Lettre Pastorale



2013-04-27

Lettre Pastorale


Par la grâce et la clémence de Dieu Très Haut

Jean X

Patriarche grec-orthodoxe d'Antioche et de tout l'Orient

A mes frères, pasteurs de la Sainte Eglise d'Antioche et mes enfants, là où ils se trouvent dans les contrées de ce siège apostolique

Je m'adresse à vous aujourd'hui, á la veille de la clôture du Carême de la Sainte Quarantaine au moment où on s'apprête à entamer la Semaine Sainte, entourés de toutes parts par la douleur. Les dangers menacent nos habitations dans nos contrées antiochiennes. Les évènements politiques tempêtent sur nos patries. La personne humaine se trouve ainsi menacée dans son vécu quotidien, dans son logement, et sa vie. Nous sommes sans cesse éprouvés tous les jours, par les épreuves de la mort ou de l'enlèvement, la dernière étant celle de l'enlèvement de nos confrères les évêques Paul, métropolite d'Alep et d'Alexandrette des grec-orthodoxes, et Yohanna Ibrahim, métropolite d'Alep des syriaques orthodoxes, et la mort du diacre qui les accompagnait.

Je partage avec vous la douleur que ressens un grand nombre des fidèles de notre Eglise, en raison des difficultés qu'ils traversent. J'œuvre avec mes frères les membres du Saint Synode pour atténuer l'impact de ces circonstances sur eux et sur l'ensemble de nos concitoyens. Ceci fait partie intégrante de notre témoignage. Mais nous ne sommes pas disposés pour autant, à accepter ce à quoi est exposé l’être humain dans ces contrées. Nous œuvrons pour que notre refus de la réalité d'aujourd'hui, puisse être le reflet de notre foi.

Nous refusons cette réalité et nous la condamnons. Nous n'avons pas non plus peur de celui qui use de la violence comme processus et chemin car nous sommes les enfants de la résurrection. Que nous soyons tués, que nous soyons enlevés, que nos institutions soient détruites, tout cela ne va pas entamer notre détermination à continuer à s'attacher à notre citoyenneté et à la coexistence, et à s'accrocher à notre terre, et à demander la justice et le droit dans nos contrées.

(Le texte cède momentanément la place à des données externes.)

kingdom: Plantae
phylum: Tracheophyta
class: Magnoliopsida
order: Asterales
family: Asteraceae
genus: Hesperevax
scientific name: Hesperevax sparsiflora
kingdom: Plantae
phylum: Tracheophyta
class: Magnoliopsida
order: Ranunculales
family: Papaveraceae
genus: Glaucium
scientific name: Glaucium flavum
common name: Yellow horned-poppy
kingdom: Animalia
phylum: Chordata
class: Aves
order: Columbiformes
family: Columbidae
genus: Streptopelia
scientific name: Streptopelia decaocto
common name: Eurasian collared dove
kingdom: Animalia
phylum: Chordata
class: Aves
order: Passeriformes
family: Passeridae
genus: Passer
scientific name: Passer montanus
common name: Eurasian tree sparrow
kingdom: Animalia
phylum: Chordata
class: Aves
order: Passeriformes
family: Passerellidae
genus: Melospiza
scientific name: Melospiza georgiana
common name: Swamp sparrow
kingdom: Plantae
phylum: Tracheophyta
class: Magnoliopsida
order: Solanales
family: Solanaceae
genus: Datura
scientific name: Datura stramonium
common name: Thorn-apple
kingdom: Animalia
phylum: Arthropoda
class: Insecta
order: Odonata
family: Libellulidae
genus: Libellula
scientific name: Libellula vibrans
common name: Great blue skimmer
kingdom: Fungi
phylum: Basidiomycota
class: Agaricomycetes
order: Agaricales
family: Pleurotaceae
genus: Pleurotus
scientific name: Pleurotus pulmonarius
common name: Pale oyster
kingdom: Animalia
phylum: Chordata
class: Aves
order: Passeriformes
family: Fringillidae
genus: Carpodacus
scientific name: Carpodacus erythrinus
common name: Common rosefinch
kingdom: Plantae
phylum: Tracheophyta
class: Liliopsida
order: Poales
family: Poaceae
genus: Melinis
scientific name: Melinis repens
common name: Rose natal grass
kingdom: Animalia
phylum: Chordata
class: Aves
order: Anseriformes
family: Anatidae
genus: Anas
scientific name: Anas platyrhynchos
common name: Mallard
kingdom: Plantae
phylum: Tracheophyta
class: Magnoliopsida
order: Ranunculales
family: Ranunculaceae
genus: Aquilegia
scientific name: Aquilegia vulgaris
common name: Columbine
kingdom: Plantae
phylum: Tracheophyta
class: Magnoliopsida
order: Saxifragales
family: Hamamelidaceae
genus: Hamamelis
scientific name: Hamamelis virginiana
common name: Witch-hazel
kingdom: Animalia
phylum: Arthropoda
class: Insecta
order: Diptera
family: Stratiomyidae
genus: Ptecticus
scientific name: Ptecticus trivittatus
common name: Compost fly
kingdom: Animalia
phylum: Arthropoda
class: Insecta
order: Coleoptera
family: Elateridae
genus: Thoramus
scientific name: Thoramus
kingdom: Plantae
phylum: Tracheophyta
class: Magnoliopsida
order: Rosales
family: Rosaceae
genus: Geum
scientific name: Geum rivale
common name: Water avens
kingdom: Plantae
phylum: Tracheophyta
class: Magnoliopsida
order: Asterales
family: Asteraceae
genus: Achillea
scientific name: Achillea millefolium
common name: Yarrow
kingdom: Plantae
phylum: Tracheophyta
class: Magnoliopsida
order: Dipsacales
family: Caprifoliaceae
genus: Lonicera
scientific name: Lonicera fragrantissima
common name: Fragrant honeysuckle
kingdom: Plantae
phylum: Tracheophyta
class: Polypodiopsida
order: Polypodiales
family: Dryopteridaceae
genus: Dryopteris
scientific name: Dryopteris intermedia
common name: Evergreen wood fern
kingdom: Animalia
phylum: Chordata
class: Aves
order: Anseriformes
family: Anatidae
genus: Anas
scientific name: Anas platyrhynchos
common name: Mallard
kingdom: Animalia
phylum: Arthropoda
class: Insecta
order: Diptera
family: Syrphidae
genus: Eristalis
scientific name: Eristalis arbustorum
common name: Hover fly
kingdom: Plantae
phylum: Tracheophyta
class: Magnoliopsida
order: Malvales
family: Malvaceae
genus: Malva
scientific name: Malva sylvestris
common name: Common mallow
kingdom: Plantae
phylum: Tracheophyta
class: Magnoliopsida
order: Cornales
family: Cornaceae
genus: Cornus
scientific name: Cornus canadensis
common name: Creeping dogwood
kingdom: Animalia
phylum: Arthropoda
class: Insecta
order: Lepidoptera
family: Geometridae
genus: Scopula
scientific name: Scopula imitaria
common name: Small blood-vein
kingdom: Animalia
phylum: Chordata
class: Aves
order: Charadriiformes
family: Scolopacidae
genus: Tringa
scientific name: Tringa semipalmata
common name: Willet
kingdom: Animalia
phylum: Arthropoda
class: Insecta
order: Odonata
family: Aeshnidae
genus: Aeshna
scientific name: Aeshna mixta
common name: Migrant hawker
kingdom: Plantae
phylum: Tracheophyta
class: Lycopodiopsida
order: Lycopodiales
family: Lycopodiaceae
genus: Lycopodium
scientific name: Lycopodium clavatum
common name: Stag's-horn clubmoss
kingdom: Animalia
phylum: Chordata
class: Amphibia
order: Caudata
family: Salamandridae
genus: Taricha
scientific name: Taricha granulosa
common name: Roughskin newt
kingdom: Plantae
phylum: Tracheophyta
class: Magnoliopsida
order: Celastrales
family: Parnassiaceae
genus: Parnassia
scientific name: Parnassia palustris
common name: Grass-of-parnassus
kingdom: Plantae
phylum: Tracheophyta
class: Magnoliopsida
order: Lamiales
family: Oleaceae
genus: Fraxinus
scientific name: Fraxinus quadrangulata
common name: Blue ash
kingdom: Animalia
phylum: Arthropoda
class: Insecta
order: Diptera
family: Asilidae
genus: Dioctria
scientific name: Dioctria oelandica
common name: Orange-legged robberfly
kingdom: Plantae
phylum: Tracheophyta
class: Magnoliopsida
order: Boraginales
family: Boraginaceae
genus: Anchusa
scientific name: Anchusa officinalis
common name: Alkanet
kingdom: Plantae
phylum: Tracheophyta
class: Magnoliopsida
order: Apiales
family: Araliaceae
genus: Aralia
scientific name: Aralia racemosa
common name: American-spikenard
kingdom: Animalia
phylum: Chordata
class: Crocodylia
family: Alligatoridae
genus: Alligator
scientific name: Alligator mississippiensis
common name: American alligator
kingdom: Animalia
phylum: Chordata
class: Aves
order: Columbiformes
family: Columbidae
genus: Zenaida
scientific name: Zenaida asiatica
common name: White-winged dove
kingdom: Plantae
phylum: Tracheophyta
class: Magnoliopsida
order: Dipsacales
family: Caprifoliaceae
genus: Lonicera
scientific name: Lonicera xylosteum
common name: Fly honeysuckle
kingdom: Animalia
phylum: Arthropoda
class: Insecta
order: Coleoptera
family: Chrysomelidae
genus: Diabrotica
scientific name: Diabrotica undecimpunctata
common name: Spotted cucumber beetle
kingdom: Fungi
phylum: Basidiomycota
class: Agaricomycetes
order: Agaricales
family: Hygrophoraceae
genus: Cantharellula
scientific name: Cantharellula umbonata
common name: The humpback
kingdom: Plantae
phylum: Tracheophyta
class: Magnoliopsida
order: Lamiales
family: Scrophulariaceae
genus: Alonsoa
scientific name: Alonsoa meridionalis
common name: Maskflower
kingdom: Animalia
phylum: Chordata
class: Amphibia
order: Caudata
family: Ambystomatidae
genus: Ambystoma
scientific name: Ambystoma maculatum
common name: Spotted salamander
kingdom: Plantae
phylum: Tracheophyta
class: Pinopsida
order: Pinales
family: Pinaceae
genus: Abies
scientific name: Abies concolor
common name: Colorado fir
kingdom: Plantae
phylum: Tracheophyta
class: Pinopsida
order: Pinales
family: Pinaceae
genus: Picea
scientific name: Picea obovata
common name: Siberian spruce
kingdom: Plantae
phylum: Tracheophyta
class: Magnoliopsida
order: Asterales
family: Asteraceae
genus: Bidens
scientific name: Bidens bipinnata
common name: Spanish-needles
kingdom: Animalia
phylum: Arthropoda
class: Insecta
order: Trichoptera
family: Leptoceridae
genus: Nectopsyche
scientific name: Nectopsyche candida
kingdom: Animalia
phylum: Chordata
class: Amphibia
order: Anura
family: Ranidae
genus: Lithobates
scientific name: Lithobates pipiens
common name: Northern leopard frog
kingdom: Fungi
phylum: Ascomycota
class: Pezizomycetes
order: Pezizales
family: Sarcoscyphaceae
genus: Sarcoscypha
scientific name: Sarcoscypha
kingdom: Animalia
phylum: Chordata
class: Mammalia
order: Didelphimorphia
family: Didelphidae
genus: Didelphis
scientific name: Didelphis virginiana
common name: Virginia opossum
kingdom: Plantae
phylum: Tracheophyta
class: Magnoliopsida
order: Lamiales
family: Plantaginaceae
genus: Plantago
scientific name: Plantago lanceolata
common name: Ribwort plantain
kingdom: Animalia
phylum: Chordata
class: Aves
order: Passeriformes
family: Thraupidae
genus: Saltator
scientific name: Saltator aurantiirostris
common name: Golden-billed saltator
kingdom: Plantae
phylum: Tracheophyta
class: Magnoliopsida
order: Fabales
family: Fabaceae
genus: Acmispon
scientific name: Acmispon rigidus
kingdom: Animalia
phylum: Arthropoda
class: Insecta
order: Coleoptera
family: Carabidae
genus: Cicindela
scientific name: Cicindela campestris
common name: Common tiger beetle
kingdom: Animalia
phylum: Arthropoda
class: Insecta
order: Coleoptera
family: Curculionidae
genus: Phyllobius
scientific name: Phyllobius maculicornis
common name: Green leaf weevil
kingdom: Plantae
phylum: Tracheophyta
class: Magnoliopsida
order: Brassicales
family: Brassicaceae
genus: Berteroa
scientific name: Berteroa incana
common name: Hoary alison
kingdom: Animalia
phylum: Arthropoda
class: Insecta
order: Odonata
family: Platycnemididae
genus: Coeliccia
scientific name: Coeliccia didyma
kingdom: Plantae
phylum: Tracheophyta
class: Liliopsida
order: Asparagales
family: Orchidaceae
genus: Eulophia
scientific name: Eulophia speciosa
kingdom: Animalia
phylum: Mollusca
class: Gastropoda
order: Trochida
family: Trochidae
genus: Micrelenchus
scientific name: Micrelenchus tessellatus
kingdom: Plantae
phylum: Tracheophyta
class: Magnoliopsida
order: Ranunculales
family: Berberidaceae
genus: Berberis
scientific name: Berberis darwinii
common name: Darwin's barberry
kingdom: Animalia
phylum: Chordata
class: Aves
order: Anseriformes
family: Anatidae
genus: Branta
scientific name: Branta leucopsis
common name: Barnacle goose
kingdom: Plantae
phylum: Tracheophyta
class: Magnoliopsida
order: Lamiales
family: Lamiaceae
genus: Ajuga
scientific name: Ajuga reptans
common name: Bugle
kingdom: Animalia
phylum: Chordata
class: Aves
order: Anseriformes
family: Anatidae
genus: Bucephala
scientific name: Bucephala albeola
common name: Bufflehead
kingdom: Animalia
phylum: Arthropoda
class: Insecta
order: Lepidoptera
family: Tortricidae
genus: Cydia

Ainsi, chacun de nous, dans l’espace antiochien des pays de l'Eglise mère ou dans les pays de la diaspora, est invité à essayer d'exprimer son angoisse, et son refus du déroulement des évènements, loin de tout alignement politique. La cause chrétienne est celle de la personne humaine car notre Seigneur s'est incarné pour son salut.

Je saisis cette occasion pour lancer un appel, en votre nom, que vous soyez dans la patrie ou dans la diaspora, à la communauté internationale pour l'inciter à déployer tout ce qui est possible pour libérer les personnes enlevés dont l’absence nous cause beaucoup de peine. Il est très important de s'empresser à tourner cette page, afin d'éviter les dangers des conséquences qui peuvent en résulter.

Notre appel est également un appel insistant englobant la nécessité d’œuvrer pour trouver rapidement une solution à la situation que vit notre patrie bien aimée la Syrie, et ce pour prendre pitié de ce peuple témoin d'une civilisation pluriséculaire fondée sur une présence humaine distinguée, et pour éviter les conséquences néfastes qui peuvent atteindre l'ensemble de la région.

Mes enfants bien aimés,

Au moment où nous entrons dans le temps de la passion et de la résurrection, je vous invite à faire de cette période, une occasion de proclamer notre unité, celle d’une Eglise qui rassemble tous ses membres autour de la défense de la justice. Intensifions les prières pendant cette période, encore plus que d’habitude. A l’instar du Maître qui a avancé sans craindre le chemin de la Golgotha, de même nous sommes invités à monter avec Lui sur ce chemin, tout en étant conscients parfaitement que nous vaincrons par la Croix, car notre Seigneur est ressuscité des morts et Il nous ressuscitera avec lui. Multiplions nos supplications de prières pour qu'elles soient un chemin de témoignage vivant, par lequel nous demandons à Dieu de relever l’injustice qui pèse sur nous, de permettre le retour des personnes enlevés à leurs bienaimés, de consoler les personnes endeuillées de la perte d’êtres chers et d’inspirer les personnes dures de cœur dans l’espoir de les dissuader de continuer à heurter leurs frères humains.

Pour cela, j'invite tout le monde, fidèles et pasteurs, à approcher le dimanche des rameaux, avec un esprit nouveau, afin qu’on commémore les évènements qui entourent cette fête en les reliant à ce que nous vivons aujourd'hui. Appelons ensemble à la résurrection de l'homme dans le cœur de chacune des personnes vivant dans ces contrées. Comme Lazare a été relevé d’entre les morts par le Seigneur, œuvrons par la diaconie que nous Lui offrons pour que le Seigneur puisse rentrer vainqueur au cœur de ce monde, comme il est rentré vainqueur à Jérusalem. Que notre procession se fasse avec des cierges ceinturés avec des ficelles noires, en chantant l’hymne de l’Acathiste à la Mère de Dieu "Invincible conductrice de nos armées ..." au lieu du traditionnel chant « Réjouie toi maison de Béthanie… ». Elevons à cette occasion nos supplications de prières à la Sainte Vierge Marie pour qu'elle préserve notre Eglise comme une ville protégée.

Je vous invite à prier pendant cette Semaine Sainte avec un esprit contrit, tout en étant conscients que si nous sommes tentés par ces épreuves, notre refuge est Le Seigneur. Dieu ne laissera pas tomber son petit troupeau. Que l'amour, le service, le courage, soient une introduction à la joie de la résurrection, cette joie qui ne peut nous être enlevée.

Résidence patriarcale
Monastère Notre Dame de Balamand, 27 avril 2013.